Skolkovo Innovation Centre - Russia's Silicon Valley?
The Skolkovo Innovation Centre is about a half-hour drive from Red Square, in a 400 hectare building site on the outskirts of Moscow. It was the venue for the second annual Startup Village event to showcase and promote Russia's technology startup scene - and Computer Weekly was invited along to take a look.
Skolkovo is a government-backed initiative - reportedly to the tune of £10bn by 2020 - to create Russia's Silicon Valley. Set up by prime minister Dmitry Medvedev and run by oligarch Viktor Vekselberg, it is trying to create the sort of co-located collaborative community of entrepreneurs, tech wizards and investors that has become the model for startup success in the West.
It's a similar concept to London's Tech City, but backed by rather more billions of rubles than the British government is able to put into the East London startup cluster.
Russian executives and business leaders speaking at the opening ceremony of Startup Village acknowledged that the country is a long way behind Europe and the US in commercial technology.
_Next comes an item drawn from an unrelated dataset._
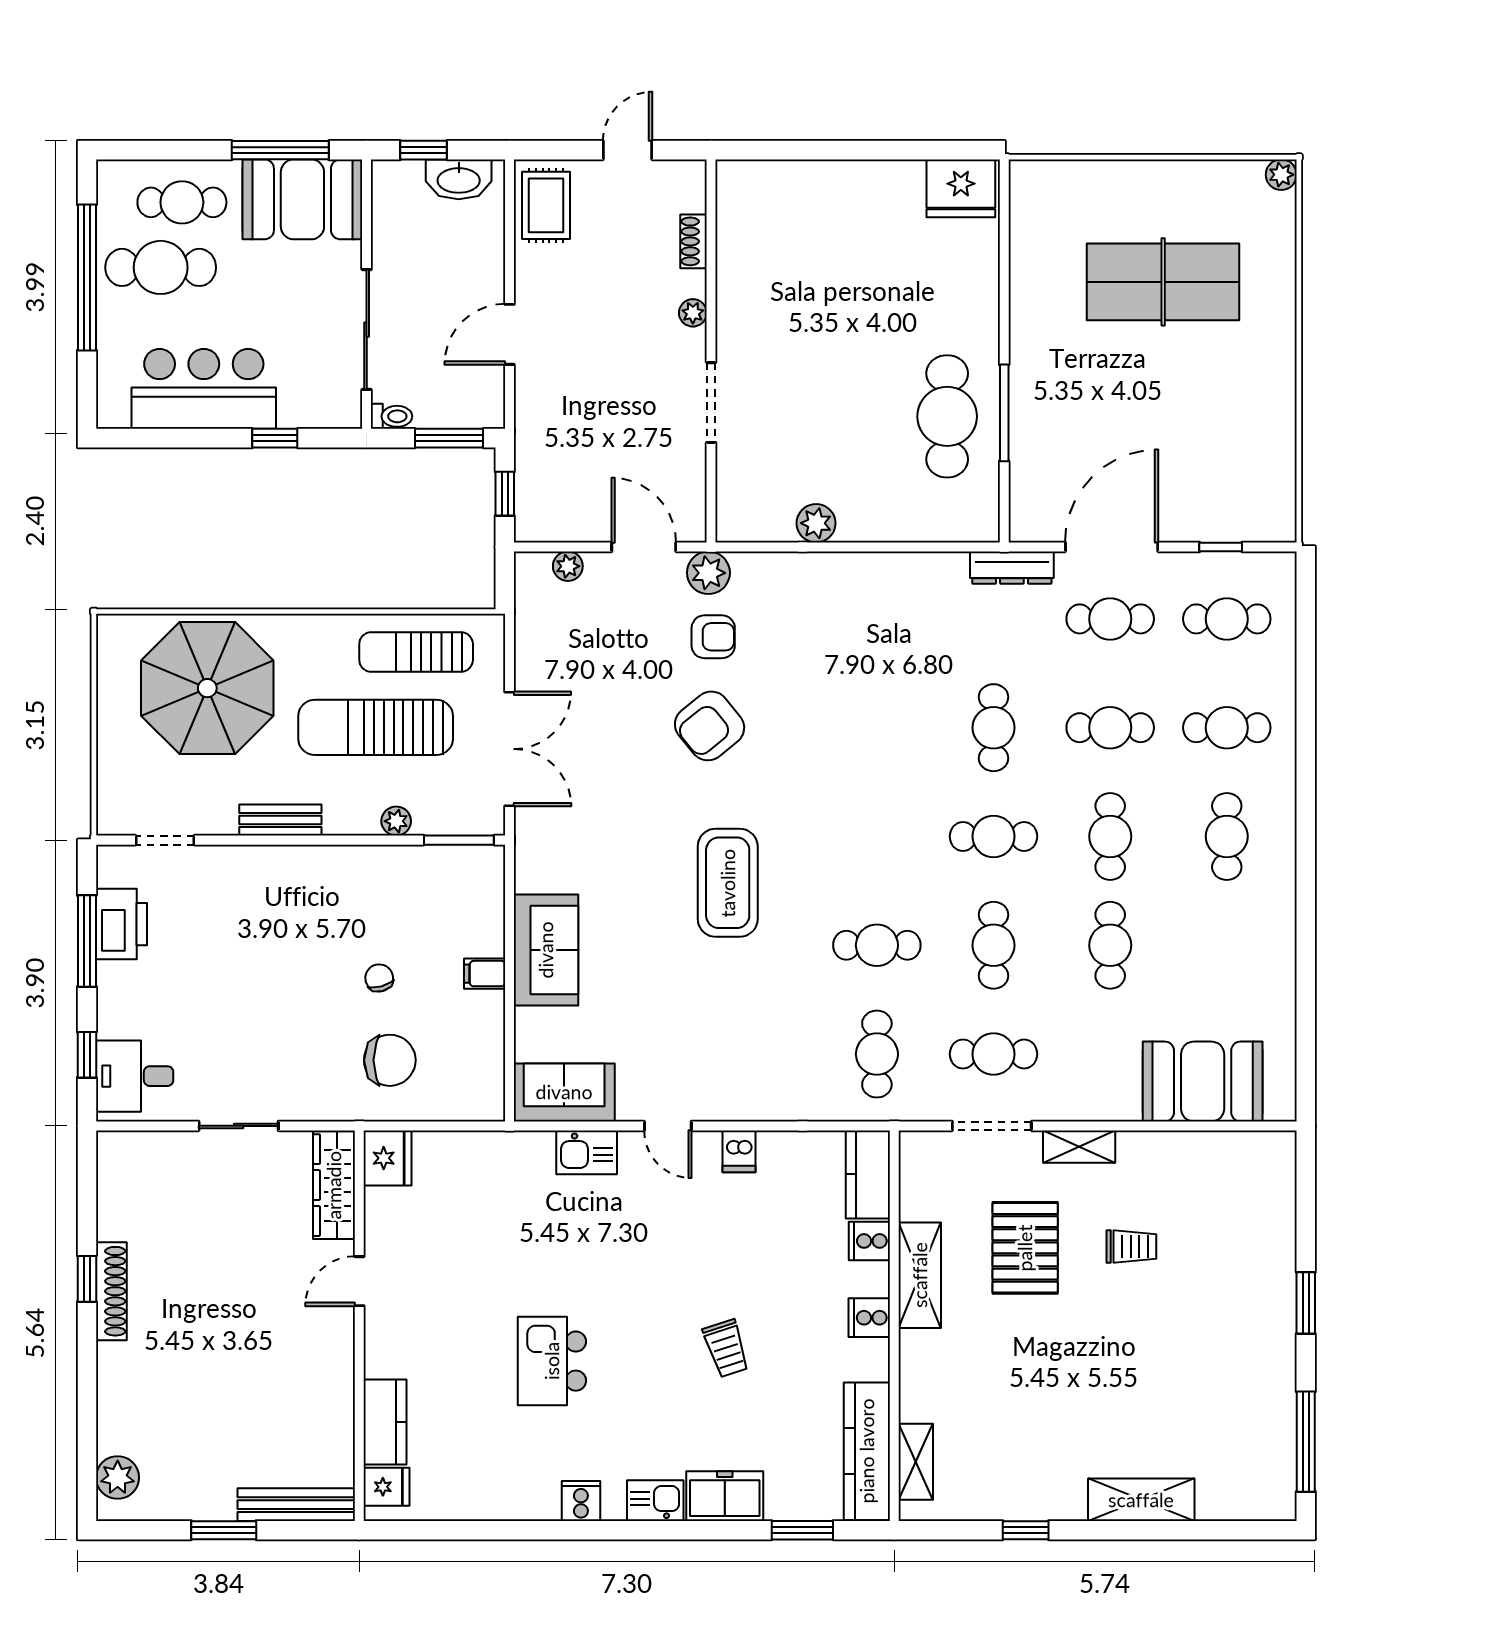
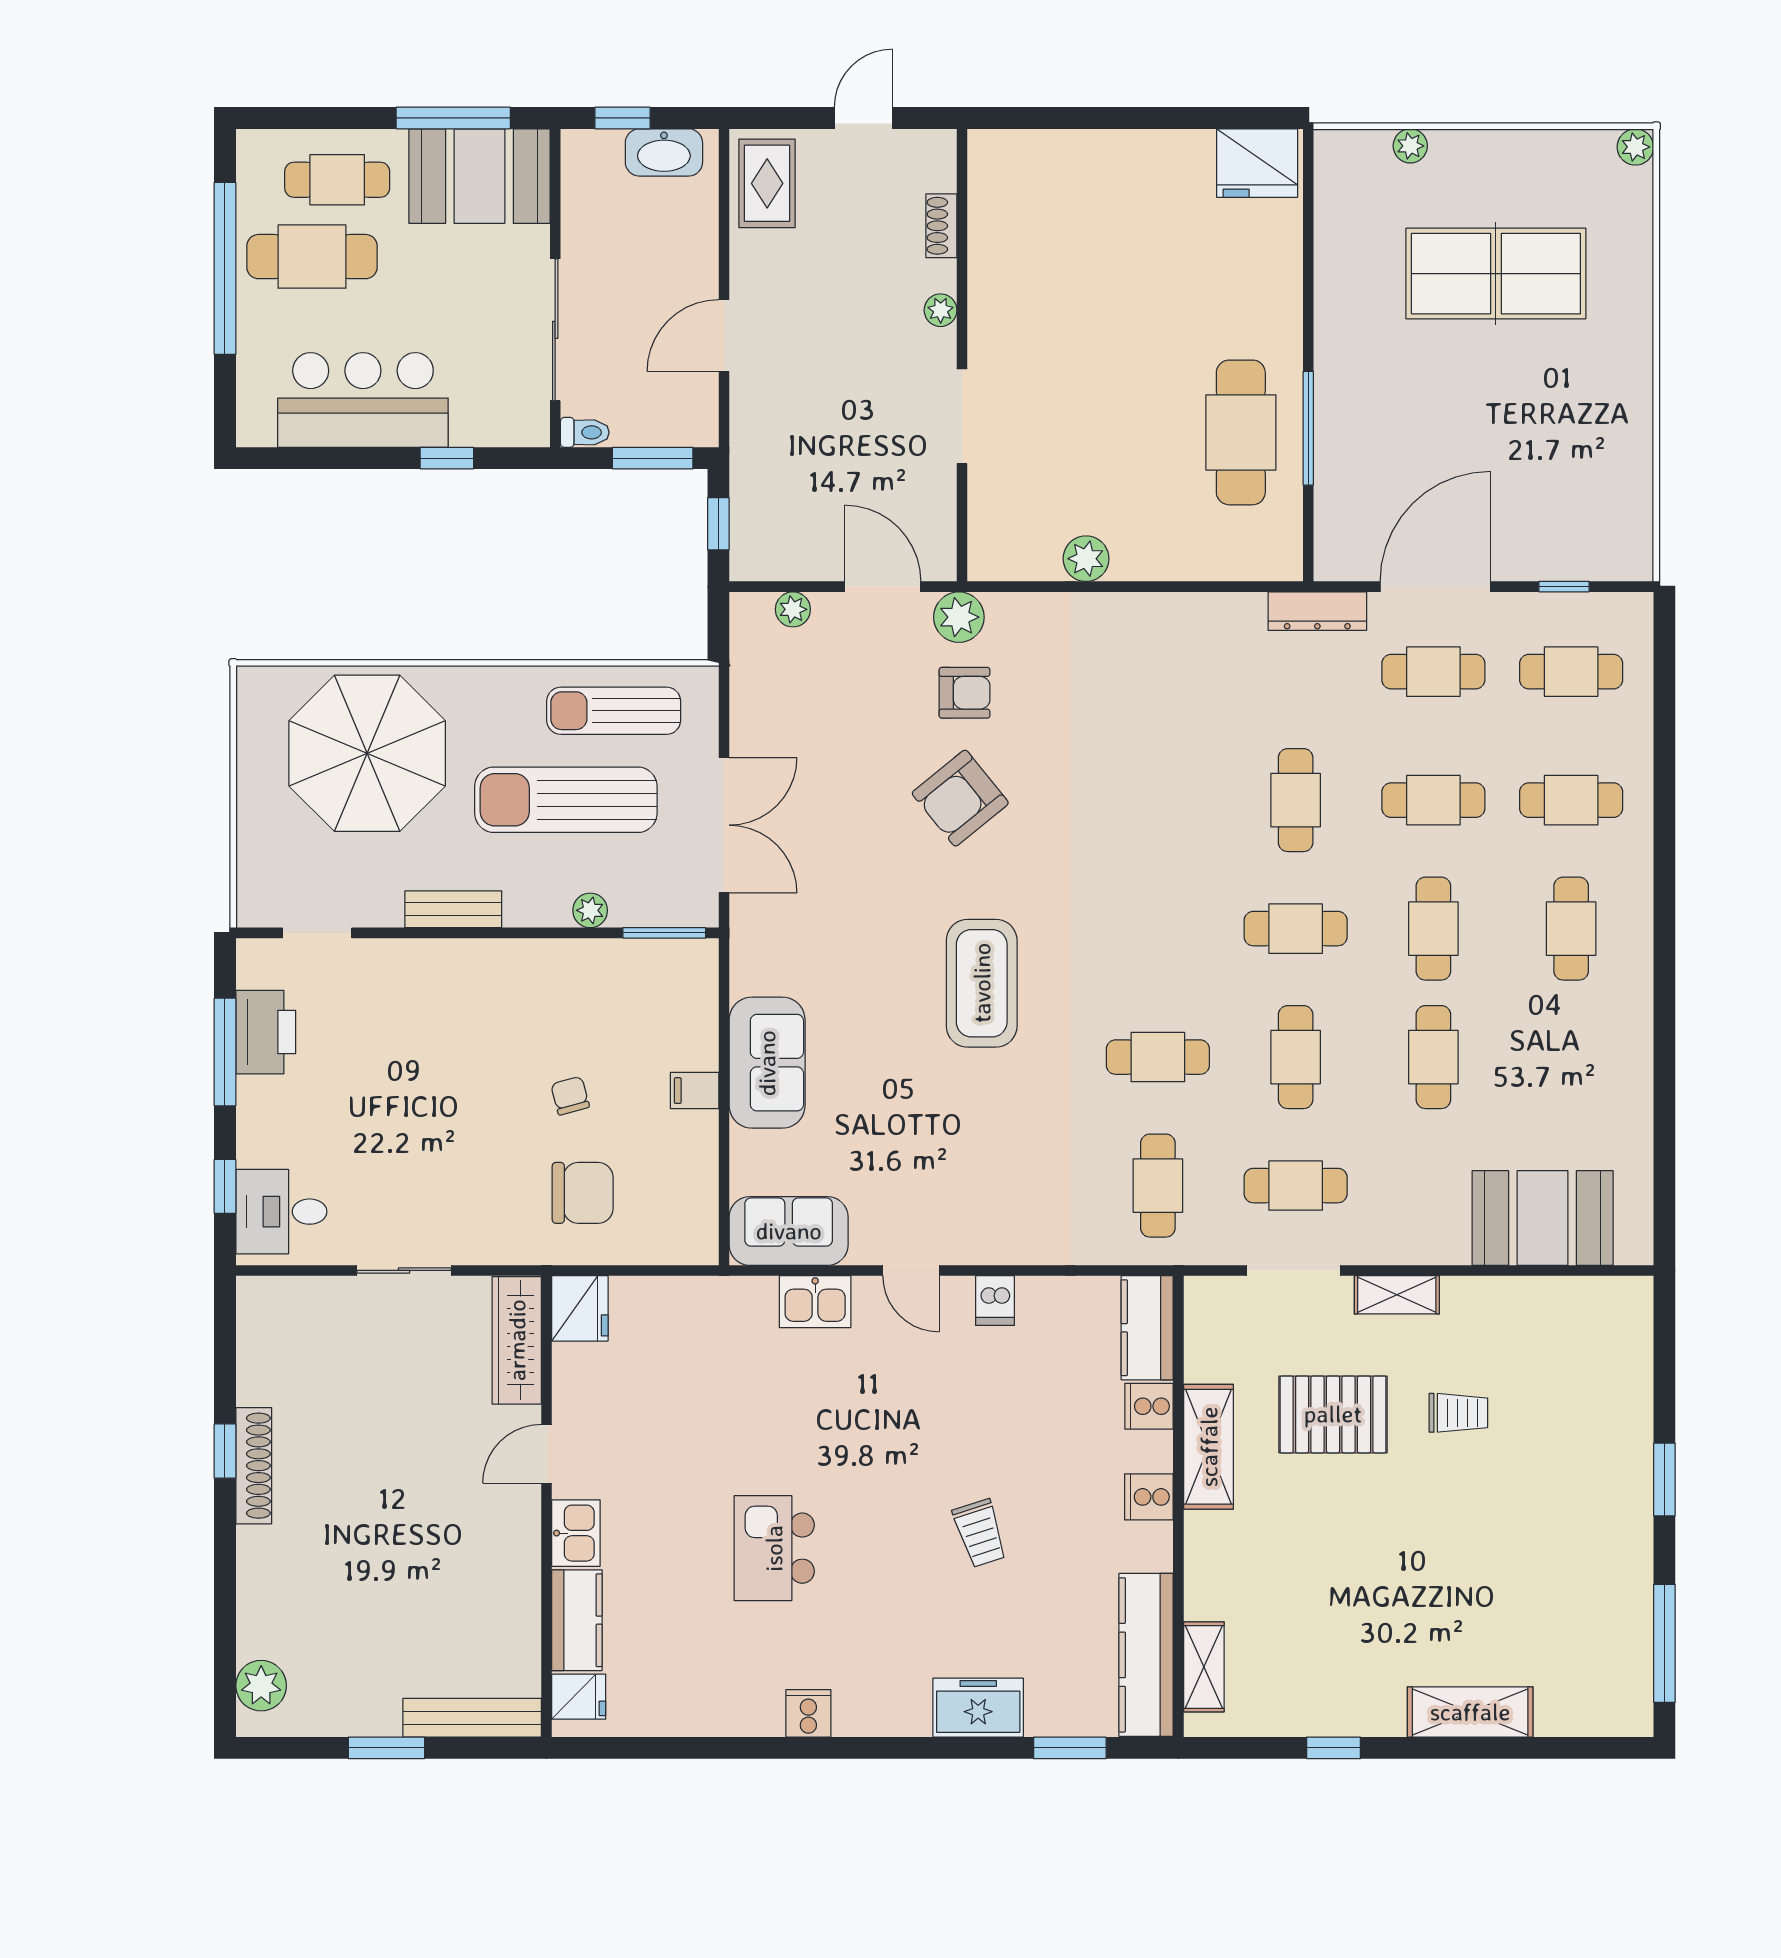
plant: (1091, 174) -> (1410, 146), added
pallet: (1025, 1248) -> (1333, 1414), turned 90
kitchen sink: (655, 1501) -> (576, 1533), moved, turned 90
Russia has a long technological heritage of course - engineers and industrialists funded by the state to find innovations for space and energy technologies in particular. Russian IT experts have set up successful domestic companies like Yandex, the country's equivalent of Google. But to date there has been not a sniff of success in international markets or in commercialising its engineering heritage on a global basis.